[Opening TEXT section]

CLI to measure which dependencies in a project are the slowest to npm install.

Running npx slow-deps on the repository will output the install time for all dependencies in package.json, sorted from slowest to fastest:

$ npx slow-deps

npx: installed 86 in 15.755s
Analyzing 170 dependencies...

| Dependency                    | Time     | Size    |   Deps |
| react-toolbox                 | 7m 42.9s | 4.6 MB  |     12 |
| react-scripts                 | 1m 12.8s | 149 MB  |   1037 |
| @storybook/react              | 1m  5.9s | 133 MB  |    791 |
| @storybook/addon-essentials   |    56.0s | 141 MB  |    816 |
| craco-esbuild                 |    16.2s |  34 MB  |    201 |
| cypress                       |    10.0s |  17 MB  |    157 |
# ...

In our case, the output appalled us: one of the smallest packages, with only 4.6MB, took the longest time to install: 7m 42.9s. react-toolbox is an old and discontinued components library for React, which we used in our project.

Now the question was, what is so special about react-toolbox?

The problem

So far, we know what exactly is causing the problem, but we don't know why. So another one of my colleagues, Cristian Diaconescu, took a peek at our package.json file, where he discovered something interesting.

Apparently, react-toolbox was installed directly from a github repository, not from the npm registry. The reason for this is that the package was abandoned in the past, so we had to fork it and maintain our own version of the library.

  "dependencies": {
    "@storybook/addon-essentials": "6.4.8",
    "@storybook/react": "6.4.8",
    "craco-esbuild": "0.5.0",
    "cypress": "9.5.0",
    "react-scripts": "4.0.3",
    "react-toolbox": "github:********/react-toolbox#9d38c6"

Now, there are 2 potential problems here:

  1. First of all, npm didn't cache the dependency. Subsequent installs should have been quite fast, regardless of how long the first download takes.

[Closing TEXT section]
[Opening EXTRACTED ENTRIES section]

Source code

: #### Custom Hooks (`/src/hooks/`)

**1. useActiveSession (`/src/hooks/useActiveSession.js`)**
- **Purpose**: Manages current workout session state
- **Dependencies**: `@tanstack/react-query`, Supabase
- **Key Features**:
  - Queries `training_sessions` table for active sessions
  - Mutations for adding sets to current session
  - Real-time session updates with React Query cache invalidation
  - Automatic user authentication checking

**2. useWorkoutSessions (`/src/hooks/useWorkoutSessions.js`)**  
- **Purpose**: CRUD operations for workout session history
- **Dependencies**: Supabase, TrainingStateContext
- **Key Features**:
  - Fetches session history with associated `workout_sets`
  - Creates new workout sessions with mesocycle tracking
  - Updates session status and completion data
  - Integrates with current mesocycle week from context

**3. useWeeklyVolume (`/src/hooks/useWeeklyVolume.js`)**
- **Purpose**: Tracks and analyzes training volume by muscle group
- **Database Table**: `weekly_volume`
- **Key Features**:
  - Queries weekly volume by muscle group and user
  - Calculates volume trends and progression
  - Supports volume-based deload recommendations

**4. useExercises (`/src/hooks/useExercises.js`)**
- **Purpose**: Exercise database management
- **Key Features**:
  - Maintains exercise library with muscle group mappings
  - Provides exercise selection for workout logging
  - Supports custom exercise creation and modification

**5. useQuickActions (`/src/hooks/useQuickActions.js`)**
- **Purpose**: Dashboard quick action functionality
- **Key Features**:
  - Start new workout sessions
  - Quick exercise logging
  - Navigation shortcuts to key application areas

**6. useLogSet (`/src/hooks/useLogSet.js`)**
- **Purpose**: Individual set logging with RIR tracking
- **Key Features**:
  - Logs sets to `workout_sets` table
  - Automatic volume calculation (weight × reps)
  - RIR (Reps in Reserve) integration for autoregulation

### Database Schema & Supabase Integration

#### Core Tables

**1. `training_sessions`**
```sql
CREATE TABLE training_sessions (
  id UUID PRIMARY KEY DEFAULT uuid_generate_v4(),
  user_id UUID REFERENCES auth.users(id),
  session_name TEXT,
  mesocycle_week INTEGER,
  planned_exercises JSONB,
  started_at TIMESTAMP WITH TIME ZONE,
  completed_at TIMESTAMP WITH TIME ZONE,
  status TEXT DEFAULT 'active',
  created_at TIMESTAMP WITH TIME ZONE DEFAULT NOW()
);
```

[Closing EXTRACTED ENTRIES section]

__ASSIGNMENT 1__: Output the portion of the slow-deps text starting at "In our case, the" and ending at "special about react-toolbox?".
__ASSIGNMENT 2__: In the slow-deps text, where was react-toolbox installed from instead of the npm registry?

__RESPONSE BOX 1__:
In our case, the output appalled us: one of the smallest packages, with only 4.6MB, took the longest time to install: 7m 42.9s. react-toolbox is an old and discontinued components library for React, which we used in our project.

Now the question was, what is so special about react-toolbox?

__RESPONSE BOX 2__: Directly from a GitHub repository.